- What you are asked to do -
Reproduce the data word for word, starting at its first line and ending at the line that contains "soveværelse til en", with both of those lines included.

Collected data
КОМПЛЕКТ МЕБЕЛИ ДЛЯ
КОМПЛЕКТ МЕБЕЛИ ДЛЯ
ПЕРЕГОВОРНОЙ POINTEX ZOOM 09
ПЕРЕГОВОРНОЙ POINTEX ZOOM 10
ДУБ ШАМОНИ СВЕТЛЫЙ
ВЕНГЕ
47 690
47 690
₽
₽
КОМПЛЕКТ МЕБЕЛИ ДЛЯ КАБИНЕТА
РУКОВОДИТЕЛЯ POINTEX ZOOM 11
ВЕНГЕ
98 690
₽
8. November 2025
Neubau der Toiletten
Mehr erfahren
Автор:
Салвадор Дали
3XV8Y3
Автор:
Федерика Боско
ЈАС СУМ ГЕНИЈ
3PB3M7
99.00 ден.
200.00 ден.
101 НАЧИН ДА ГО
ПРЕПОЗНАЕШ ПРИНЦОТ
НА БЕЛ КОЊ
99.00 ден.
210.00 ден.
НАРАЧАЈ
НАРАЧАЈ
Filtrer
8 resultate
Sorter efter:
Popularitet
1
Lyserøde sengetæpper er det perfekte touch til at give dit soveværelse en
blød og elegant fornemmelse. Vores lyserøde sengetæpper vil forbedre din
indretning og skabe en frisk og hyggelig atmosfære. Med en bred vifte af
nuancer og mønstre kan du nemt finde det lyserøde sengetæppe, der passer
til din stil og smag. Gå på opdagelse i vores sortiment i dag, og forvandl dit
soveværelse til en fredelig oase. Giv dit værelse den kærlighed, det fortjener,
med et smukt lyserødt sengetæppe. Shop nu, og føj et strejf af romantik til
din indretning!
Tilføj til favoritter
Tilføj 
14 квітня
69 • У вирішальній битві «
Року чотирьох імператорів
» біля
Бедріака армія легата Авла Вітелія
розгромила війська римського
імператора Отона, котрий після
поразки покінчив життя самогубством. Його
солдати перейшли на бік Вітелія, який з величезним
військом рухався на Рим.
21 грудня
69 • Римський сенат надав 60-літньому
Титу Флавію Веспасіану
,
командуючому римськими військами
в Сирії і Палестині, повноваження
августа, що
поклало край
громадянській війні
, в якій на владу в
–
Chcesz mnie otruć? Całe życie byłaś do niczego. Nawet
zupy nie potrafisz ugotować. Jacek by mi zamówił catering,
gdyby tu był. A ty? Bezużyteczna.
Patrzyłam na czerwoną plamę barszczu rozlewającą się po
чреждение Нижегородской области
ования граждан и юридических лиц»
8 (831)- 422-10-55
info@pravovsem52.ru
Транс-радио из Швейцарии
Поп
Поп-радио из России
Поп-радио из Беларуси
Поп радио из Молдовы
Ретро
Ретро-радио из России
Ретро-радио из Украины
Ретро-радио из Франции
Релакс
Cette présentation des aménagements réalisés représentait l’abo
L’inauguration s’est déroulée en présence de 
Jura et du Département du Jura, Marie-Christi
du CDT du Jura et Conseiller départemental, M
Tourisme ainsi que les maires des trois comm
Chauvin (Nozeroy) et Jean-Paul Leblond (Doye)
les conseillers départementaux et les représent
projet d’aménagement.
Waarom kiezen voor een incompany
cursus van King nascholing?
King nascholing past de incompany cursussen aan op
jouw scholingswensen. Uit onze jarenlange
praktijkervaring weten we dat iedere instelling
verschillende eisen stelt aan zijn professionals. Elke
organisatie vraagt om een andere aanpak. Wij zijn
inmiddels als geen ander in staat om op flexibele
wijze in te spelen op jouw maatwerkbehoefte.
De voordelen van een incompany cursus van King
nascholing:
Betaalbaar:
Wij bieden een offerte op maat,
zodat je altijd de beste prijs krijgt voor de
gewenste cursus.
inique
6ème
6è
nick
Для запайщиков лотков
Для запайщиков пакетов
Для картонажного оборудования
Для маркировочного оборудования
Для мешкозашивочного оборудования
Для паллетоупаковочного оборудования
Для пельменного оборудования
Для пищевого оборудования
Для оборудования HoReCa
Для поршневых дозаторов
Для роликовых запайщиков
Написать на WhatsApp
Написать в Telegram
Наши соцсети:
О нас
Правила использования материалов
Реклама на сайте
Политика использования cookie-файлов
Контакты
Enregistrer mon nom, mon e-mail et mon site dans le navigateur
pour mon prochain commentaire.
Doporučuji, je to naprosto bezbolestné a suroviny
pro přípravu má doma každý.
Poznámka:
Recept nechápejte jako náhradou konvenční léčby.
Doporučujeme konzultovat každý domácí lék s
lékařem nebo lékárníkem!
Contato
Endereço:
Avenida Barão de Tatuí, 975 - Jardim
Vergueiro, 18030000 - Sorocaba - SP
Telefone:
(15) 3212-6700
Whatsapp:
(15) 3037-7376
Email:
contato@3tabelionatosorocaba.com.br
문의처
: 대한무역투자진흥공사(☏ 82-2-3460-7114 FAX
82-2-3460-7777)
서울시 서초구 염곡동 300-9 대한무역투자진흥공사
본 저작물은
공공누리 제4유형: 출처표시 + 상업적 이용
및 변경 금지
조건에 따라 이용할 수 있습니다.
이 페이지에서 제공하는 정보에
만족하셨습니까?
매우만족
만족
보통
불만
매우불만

- Finished task -
КОМПЛЕКТ МЕБЕЛИ ДЛЯ
КОМПЛЕКТ МЕБЕЛИ ДЛЯ
ПЕРЕГОВОРНОЙ POINTEX ZOOM 09
ПЕРЕГОВОРНОЙ POINTEX ZOOM 10
ДУБ ШАМОНИ СВЕТЛЫЙ
ВЕНГЕ
47 690
47 690
₽
₽
КОМПЛЕКТ МЕБЕЛИ ДЛЯ КАБИНЕТА
РУКОВОДИТЕЛЯ POINTEX ZOOM 11
ВЕНГЕ
98 690
₽
8. November 2025
Neubau der Toiletten
Mehr erfahren
Автор:
Салвадор Дали
3XV8Y3
Автор:
Федерика Боско
ЈАС СУМ ГЕНИЈ
3PB3M7
99.00 ден.
200.00 ден.
101 НАЧИН ДА ГО
ПРЕПОЗНАЕШ ПРИНЦОТ
НА БЕЛ КОЊ
99.00 ден.
210.00 ден.
НАРАЧАЈ
НАРАЧАЈ
Filtrer
8 resultate
Sorter efter:
Popularitet
1
Lyserøde sengetæpper er det perfekte touch til at give dit soveværelse en
blød og elegant fornemmelse. Vores lyserøde sengetæpper vil forbedre din
indretning og skabe en frisk og hyggelig atmosfære. Med en bred vifte af
nuancer og mønstre kan du nemt finde det lyserøde sengetæppe, der passer
til din stil og smag. Gå på opdagelse i vores sortiment i dag, og forvandl dit
soveværelse til en fredelig oase. Giv dit værelse den kærlighed, det fortjener,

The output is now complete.